A validated RP-HPLC method for the determination of rosuvastatin in presence of sacubitril/valsartan in rat plasma: Application to in vivo evaluation of OATP-mediated drug interaction potential between rosuvastatin and sacubitril/valsartan

摘要

Entresto (R) tablets (sacubitril/valsartan combination) were recently approved by FDA to reduce the risk of cardiovascular death in patients with chronic heart failure. Entresto (R) is usually administered in conjunction with rosuvastatin. Sacubitril inhibits organic anion-transporting polypeptides (OATP) responsible for the uptake of rosuvastatin into human hepatocytes. The aim of this investigation was to evaluate OATP-mediated drug interaction potential between rosuvastatin and sacubitril/valsartan upon co-administration in rats. An RP-HPLC method was developed and validated for determination of rosuvastatin in rat plasma in presence of sacubitril and valsartan. A Zorbax Eclipse C-18 Cyano column was used as stationary phase and acidified water (pH 3, adjusted with acetic acid): acetonitrile (55: 45, v/v) as mobile phase at flow rate 1 ml/min, using UV detection at lambda 254 nm. Liquid liquid extraction was applied for drug extraction from plasma, using diethyl ether: dichloromethane (70: 30, v/v). The method was linear over concentration range of 2-200 mu g/ml. Coefficient of variation ranged from 0.033 to 3.28% and 0.24 to 3.84% for intraday and interday precision, respectively.
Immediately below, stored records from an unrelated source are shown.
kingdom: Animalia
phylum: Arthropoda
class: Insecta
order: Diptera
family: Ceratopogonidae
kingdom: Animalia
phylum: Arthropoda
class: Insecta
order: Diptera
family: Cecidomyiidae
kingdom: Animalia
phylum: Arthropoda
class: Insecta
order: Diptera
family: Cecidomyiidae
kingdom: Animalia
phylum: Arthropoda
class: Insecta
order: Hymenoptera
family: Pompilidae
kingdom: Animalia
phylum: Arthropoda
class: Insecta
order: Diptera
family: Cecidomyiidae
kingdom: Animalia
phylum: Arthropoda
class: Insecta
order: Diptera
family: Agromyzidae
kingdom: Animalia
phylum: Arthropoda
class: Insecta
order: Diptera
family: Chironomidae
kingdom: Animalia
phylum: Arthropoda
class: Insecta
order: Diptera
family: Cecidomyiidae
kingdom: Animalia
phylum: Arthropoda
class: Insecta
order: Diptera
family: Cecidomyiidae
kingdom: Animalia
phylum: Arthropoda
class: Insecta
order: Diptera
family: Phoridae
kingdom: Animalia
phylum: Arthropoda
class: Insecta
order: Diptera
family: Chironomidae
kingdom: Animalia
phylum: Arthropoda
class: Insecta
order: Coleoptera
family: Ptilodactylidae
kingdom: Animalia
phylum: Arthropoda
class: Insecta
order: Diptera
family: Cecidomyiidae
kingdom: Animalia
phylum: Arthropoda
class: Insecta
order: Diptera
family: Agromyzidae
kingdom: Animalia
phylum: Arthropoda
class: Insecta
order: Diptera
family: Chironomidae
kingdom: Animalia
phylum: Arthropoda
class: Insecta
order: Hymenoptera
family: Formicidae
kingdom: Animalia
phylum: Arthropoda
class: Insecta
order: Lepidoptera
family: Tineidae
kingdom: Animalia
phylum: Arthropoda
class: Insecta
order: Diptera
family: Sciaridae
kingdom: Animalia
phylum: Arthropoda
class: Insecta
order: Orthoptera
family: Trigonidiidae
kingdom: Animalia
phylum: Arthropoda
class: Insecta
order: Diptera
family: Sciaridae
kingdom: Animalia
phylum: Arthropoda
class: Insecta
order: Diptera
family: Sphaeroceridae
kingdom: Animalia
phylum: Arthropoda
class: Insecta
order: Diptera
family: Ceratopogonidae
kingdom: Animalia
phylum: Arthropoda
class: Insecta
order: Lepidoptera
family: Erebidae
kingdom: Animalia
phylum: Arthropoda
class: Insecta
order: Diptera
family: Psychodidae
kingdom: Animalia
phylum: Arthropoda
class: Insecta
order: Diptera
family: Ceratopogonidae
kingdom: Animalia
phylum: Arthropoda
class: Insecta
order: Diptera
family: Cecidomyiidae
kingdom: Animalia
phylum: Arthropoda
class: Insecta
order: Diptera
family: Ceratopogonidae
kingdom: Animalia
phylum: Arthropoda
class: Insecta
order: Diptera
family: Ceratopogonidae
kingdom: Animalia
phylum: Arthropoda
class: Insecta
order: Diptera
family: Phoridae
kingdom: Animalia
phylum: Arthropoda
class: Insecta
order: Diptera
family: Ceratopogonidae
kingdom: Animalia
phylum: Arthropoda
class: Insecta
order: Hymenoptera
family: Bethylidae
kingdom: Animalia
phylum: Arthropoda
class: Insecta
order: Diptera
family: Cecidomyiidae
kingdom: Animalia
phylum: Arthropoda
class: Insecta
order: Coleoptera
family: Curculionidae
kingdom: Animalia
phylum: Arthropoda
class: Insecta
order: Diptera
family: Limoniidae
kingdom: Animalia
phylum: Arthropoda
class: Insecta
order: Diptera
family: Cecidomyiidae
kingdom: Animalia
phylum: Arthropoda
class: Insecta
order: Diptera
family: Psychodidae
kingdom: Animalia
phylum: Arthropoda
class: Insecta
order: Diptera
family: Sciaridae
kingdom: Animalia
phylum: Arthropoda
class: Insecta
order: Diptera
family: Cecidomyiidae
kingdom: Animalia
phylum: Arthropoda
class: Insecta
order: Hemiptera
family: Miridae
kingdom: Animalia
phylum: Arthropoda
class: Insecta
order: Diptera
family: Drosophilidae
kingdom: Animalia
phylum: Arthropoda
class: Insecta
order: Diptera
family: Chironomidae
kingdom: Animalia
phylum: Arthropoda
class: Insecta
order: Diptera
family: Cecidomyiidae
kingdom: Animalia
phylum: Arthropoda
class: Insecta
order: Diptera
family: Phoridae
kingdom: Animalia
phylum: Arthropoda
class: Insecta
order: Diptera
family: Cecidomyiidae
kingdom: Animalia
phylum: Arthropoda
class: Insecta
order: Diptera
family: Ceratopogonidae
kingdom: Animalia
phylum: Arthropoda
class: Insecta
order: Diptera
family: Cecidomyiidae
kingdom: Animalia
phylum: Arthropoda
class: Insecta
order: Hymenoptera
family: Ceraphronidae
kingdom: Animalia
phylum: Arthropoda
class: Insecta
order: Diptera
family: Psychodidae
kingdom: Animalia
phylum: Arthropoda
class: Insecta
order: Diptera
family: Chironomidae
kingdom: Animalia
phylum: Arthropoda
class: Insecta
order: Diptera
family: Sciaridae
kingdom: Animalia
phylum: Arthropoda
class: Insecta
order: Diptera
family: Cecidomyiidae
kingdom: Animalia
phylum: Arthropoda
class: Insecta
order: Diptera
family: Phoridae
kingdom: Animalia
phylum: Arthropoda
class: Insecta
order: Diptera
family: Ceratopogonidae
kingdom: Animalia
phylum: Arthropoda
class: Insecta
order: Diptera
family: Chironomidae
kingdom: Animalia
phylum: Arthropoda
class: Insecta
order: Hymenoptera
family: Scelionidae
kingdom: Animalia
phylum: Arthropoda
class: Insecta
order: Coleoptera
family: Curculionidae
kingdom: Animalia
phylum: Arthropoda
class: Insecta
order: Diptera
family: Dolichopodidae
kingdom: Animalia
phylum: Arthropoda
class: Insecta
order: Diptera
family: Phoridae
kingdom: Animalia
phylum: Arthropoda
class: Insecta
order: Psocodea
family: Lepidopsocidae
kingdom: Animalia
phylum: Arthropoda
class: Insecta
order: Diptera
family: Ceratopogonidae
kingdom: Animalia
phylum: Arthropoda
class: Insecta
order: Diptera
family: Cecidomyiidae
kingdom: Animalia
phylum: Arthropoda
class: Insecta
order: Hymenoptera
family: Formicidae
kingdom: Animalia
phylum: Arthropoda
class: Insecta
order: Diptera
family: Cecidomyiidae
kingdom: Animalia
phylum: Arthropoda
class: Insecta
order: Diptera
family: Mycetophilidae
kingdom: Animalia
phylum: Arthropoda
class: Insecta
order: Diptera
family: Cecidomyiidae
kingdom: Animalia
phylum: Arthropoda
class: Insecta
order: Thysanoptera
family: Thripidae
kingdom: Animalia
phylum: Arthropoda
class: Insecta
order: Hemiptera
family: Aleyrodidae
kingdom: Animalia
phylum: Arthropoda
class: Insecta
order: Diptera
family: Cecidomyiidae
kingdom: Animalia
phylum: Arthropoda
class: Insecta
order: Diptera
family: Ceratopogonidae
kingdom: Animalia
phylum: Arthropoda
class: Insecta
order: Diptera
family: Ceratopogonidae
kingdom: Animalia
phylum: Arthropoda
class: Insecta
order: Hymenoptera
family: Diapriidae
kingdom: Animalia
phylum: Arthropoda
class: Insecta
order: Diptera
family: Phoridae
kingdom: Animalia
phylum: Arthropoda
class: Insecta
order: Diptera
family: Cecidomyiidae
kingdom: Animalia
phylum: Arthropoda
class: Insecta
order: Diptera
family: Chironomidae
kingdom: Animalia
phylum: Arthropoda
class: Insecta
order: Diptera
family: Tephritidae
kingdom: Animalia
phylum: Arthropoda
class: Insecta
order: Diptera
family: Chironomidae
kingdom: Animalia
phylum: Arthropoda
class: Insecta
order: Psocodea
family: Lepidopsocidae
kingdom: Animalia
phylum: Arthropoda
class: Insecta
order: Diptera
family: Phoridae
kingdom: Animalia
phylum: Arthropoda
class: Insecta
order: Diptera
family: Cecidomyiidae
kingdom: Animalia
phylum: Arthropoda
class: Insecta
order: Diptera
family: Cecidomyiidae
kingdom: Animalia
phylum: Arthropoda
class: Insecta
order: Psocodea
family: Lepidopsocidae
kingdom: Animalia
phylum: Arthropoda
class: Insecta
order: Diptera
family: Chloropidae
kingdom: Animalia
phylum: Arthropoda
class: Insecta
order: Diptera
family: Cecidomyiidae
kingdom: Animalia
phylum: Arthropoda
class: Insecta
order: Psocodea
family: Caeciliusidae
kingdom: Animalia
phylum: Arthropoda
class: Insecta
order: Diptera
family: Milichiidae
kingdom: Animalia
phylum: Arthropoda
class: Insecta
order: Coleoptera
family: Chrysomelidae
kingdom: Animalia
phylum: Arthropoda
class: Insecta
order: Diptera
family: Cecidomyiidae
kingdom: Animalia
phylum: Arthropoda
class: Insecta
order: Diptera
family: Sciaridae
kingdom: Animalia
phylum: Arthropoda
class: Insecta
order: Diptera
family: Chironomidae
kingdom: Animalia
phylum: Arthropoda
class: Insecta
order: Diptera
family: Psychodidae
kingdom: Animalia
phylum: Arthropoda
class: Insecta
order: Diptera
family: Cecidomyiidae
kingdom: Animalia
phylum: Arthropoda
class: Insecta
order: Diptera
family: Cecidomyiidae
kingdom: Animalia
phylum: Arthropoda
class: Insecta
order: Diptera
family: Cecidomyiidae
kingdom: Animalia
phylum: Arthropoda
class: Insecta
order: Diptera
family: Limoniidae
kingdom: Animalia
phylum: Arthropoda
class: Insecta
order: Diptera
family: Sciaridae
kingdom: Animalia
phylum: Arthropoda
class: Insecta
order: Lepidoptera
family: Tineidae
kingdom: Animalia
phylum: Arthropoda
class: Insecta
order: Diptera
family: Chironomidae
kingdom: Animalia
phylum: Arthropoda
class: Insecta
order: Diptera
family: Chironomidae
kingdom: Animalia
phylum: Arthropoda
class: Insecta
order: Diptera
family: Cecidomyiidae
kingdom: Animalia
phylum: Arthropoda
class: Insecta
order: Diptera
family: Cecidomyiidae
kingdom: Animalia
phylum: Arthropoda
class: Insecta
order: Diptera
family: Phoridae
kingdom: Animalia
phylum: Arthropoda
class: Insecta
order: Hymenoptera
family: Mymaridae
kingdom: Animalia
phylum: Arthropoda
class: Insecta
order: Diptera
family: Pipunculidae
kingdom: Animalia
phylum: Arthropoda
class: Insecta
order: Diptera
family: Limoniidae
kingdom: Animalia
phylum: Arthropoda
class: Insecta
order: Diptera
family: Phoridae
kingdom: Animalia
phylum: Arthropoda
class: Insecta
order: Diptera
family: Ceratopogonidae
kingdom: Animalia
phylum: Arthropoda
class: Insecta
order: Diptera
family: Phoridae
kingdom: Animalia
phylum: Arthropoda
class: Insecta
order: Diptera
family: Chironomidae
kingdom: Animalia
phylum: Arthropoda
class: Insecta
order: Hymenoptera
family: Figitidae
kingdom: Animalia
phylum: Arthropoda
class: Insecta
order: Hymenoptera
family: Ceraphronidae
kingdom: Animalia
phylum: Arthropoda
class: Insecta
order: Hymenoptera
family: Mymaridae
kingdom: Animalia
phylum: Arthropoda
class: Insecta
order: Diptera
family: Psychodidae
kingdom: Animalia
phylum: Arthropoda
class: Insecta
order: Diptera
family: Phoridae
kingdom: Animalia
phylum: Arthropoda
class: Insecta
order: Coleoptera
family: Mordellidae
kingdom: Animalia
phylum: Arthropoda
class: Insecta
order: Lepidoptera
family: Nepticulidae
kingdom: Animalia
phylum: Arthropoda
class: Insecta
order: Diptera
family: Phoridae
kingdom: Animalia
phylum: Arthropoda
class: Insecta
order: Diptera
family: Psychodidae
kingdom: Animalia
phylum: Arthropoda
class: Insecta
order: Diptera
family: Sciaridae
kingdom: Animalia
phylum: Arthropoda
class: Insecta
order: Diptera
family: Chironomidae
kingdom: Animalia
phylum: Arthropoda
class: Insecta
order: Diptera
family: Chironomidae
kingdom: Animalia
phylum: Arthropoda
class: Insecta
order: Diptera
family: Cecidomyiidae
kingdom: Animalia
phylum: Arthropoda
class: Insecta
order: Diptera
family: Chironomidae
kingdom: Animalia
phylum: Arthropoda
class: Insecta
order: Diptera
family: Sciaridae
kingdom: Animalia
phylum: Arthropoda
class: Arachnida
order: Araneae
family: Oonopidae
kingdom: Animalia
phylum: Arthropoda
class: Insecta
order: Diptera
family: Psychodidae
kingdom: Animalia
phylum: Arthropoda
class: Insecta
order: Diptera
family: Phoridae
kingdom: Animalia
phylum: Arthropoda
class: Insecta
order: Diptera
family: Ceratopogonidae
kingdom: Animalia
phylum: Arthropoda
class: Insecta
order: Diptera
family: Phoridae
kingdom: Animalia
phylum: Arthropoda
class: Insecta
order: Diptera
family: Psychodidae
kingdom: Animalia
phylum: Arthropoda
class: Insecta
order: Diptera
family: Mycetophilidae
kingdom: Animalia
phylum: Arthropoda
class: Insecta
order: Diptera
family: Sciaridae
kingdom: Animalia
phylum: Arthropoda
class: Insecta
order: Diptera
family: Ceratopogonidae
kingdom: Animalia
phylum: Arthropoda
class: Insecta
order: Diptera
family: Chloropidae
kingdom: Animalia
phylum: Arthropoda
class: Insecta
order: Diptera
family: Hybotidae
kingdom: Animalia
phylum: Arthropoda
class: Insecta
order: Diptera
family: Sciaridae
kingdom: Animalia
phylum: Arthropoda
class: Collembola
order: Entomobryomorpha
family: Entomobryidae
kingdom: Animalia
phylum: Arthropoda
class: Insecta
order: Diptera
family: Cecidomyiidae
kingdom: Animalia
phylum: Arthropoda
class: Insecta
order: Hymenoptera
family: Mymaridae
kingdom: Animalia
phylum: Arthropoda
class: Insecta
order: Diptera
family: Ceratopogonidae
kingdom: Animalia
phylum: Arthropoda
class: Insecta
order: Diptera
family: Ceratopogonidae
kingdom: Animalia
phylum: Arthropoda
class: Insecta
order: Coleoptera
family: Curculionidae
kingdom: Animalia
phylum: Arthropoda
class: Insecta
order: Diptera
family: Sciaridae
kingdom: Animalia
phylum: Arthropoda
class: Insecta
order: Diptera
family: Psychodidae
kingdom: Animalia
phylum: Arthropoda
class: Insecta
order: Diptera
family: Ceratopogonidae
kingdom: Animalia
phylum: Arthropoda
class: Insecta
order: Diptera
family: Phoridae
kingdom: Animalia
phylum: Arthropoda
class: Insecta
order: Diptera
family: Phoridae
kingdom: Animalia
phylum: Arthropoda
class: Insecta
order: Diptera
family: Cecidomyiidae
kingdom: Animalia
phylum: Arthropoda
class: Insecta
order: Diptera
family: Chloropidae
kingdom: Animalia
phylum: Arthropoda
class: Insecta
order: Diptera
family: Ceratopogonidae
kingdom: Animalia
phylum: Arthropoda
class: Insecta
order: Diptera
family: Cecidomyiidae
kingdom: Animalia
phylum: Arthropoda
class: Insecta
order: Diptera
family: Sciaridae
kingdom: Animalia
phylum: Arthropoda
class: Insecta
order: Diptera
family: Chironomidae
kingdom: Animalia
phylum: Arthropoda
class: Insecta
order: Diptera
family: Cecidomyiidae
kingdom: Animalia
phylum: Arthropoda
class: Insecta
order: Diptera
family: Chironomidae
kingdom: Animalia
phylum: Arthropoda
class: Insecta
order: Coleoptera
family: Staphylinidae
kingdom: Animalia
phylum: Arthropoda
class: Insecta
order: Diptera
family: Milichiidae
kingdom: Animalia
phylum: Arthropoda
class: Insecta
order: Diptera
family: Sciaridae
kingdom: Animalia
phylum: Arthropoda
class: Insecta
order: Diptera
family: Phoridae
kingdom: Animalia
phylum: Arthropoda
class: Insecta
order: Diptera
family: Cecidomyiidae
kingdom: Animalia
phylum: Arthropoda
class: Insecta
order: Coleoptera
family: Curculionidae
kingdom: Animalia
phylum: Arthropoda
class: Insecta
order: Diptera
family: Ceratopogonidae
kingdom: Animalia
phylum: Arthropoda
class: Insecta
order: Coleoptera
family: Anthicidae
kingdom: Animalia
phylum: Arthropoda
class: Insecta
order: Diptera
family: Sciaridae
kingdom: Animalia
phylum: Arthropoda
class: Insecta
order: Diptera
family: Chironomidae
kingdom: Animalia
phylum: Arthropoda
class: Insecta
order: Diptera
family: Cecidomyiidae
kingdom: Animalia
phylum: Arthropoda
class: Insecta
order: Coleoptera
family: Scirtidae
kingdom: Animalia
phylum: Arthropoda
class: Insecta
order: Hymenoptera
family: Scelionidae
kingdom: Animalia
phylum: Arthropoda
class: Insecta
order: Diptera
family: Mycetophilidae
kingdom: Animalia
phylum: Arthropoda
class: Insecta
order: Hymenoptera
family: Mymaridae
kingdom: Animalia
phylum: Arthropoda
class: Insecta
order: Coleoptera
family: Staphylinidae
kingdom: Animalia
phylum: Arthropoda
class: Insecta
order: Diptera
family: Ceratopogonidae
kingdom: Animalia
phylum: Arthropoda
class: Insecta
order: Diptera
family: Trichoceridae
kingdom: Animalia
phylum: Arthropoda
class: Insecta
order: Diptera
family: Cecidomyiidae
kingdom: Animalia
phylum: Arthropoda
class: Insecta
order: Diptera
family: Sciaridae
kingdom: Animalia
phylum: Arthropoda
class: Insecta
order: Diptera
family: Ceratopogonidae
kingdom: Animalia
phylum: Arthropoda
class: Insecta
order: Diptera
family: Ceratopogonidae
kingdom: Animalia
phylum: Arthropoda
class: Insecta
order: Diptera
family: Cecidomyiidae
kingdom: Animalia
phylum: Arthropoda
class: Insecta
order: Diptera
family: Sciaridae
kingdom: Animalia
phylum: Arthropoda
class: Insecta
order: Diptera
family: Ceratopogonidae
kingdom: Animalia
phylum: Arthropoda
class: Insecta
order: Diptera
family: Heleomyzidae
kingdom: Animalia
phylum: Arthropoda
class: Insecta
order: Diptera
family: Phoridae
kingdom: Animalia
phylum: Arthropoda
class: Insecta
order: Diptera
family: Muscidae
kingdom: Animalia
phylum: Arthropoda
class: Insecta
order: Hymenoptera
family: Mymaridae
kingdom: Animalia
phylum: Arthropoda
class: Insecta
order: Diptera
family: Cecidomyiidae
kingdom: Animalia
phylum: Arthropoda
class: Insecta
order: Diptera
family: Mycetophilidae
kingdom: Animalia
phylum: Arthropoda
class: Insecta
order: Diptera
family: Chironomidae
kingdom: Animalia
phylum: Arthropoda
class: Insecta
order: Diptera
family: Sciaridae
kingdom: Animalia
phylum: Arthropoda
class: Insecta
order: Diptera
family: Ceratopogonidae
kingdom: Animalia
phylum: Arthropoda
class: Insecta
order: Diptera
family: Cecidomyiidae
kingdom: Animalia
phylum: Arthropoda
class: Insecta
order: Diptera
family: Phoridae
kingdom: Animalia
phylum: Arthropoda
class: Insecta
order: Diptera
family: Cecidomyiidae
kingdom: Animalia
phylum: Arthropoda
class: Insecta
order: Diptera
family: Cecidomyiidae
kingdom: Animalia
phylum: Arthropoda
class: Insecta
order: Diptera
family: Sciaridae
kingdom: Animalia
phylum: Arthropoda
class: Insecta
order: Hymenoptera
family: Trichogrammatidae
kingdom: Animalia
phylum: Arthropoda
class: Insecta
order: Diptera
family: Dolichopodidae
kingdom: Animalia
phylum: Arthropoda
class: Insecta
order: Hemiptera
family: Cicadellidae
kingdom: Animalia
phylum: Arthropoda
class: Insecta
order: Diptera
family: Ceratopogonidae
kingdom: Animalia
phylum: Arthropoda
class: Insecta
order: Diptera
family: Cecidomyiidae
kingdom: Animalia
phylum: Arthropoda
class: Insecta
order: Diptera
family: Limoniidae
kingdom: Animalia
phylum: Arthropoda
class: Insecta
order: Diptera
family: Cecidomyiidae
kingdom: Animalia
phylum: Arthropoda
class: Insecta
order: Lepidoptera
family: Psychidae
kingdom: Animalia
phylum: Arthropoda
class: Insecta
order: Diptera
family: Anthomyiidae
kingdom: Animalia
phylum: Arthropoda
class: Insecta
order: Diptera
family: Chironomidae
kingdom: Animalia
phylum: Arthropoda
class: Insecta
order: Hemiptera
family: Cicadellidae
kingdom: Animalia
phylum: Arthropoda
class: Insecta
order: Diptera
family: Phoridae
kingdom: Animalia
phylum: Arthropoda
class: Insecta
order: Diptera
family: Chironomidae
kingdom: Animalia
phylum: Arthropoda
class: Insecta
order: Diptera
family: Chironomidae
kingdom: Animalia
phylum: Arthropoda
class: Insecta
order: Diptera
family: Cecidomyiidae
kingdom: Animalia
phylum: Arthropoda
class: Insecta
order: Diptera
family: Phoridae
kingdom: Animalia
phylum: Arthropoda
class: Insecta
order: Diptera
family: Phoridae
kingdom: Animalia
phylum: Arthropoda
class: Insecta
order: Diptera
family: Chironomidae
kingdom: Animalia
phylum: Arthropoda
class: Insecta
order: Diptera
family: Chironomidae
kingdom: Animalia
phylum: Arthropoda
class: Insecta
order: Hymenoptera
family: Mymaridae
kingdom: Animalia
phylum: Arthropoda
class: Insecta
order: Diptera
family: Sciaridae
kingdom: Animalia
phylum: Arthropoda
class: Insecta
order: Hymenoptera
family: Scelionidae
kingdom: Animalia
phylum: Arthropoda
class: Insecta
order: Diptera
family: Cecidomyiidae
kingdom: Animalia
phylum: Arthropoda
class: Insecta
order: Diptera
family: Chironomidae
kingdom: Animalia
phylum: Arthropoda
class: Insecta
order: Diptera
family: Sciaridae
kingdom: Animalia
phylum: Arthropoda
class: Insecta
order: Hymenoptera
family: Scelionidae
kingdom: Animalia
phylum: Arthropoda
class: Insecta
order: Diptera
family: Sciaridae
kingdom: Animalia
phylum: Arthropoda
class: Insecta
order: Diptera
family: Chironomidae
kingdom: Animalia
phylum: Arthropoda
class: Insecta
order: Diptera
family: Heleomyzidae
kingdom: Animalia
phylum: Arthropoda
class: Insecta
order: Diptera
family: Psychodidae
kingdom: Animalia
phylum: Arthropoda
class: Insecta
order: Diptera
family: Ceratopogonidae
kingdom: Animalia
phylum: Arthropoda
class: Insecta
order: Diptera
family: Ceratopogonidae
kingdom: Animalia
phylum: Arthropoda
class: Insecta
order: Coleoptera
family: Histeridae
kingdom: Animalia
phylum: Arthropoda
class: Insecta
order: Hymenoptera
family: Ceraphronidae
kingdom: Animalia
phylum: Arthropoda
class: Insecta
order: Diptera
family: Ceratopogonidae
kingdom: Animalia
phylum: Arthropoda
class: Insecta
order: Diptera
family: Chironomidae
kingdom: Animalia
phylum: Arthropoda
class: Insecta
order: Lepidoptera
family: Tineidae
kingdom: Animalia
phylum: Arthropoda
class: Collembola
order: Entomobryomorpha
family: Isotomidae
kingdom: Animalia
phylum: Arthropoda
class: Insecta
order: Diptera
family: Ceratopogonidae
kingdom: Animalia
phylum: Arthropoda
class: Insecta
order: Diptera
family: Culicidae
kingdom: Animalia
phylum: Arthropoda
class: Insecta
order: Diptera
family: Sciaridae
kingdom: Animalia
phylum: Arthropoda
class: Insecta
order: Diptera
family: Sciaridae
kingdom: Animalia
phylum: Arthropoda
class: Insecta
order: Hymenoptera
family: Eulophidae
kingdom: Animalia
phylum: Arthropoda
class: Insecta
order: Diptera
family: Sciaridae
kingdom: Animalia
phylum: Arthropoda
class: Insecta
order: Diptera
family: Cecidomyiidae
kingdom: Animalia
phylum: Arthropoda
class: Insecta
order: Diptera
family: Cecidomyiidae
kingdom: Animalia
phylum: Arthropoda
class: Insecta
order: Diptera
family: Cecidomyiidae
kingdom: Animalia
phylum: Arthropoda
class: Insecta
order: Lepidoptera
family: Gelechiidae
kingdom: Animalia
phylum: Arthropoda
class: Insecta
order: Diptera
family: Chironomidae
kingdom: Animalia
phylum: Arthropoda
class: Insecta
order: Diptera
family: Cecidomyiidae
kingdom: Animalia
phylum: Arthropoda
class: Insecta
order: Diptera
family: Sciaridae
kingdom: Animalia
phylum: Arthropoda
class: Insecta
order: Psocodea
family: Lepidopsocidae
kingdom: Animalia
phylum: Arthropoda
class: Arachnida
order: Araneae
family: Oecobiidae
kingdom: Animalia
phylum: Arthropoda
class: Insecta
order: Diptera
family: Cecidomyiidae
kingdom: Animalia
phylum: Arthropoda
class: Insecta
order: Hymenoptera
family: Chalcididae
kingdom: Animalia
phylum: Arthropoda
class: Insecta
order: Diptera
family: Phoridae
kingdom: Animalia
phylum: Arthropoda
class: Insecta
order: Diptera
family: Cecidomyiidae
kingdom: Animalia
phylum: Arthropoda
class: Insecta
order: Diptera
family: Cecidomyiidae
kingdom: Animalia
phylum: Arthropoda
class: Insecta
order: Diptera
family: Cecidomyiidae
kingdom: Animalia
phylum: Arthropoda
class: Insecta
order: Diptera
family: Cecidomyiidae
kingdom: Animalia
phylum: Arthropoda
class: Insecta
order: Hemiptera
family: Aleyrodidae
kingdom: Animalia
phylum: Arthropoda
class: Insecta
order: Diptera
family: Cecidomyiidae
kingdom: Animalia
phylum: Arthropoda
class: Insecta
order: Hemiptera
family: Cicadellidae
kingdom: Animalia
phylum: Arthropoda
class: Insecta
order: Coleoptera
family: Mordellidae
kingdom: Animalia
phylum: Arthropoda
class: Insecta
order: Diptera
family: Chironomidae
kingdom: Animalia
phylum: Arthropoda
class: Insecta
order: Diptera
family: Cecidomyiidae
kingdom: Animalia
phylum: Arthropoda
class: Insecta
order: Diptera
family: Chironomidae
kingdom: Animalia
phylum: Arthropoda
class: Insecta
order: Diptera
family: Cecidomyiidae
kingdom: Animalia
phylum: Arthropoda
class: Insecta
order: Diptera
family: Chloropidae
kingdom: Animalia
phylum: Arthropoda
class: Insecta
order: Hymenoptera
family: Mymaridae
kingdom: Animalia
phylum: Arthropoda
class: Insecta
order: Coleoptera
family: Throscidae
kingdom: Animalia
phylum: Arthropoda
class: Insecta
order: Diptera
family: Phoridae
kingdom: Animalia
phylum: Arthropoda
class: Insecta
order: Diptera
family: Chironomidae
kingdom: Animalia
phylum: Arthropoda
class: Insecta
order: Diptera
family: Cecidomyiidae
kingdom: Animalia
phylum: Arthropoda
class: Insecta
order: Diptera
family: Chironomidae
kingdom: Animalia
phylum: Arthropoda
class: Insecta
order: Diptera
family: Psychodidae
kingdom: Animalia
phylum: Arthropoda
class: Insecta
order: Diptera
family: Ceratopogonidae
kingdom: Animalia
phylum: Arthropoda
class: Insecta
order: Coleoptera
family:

The accuracy values were found to be between 96.57 and 105.39%. The method was successfully applied to in vivo pharmacokinetic study in which rosuvastatin was estimated in plasma of rats given an oral dose of sacubitril/ valsartan and an interperitoneal dose of rosuvastatin. The pharmacokinetic parameters were calculated. As a conclusion, sacubitril/valsartan significantly increased rosuvastatin bioavailability in rats, thus a potentially significant drug-drug interaction must be considered in patients treated with entresto (R) tablets in conjunction with rosuvastatin.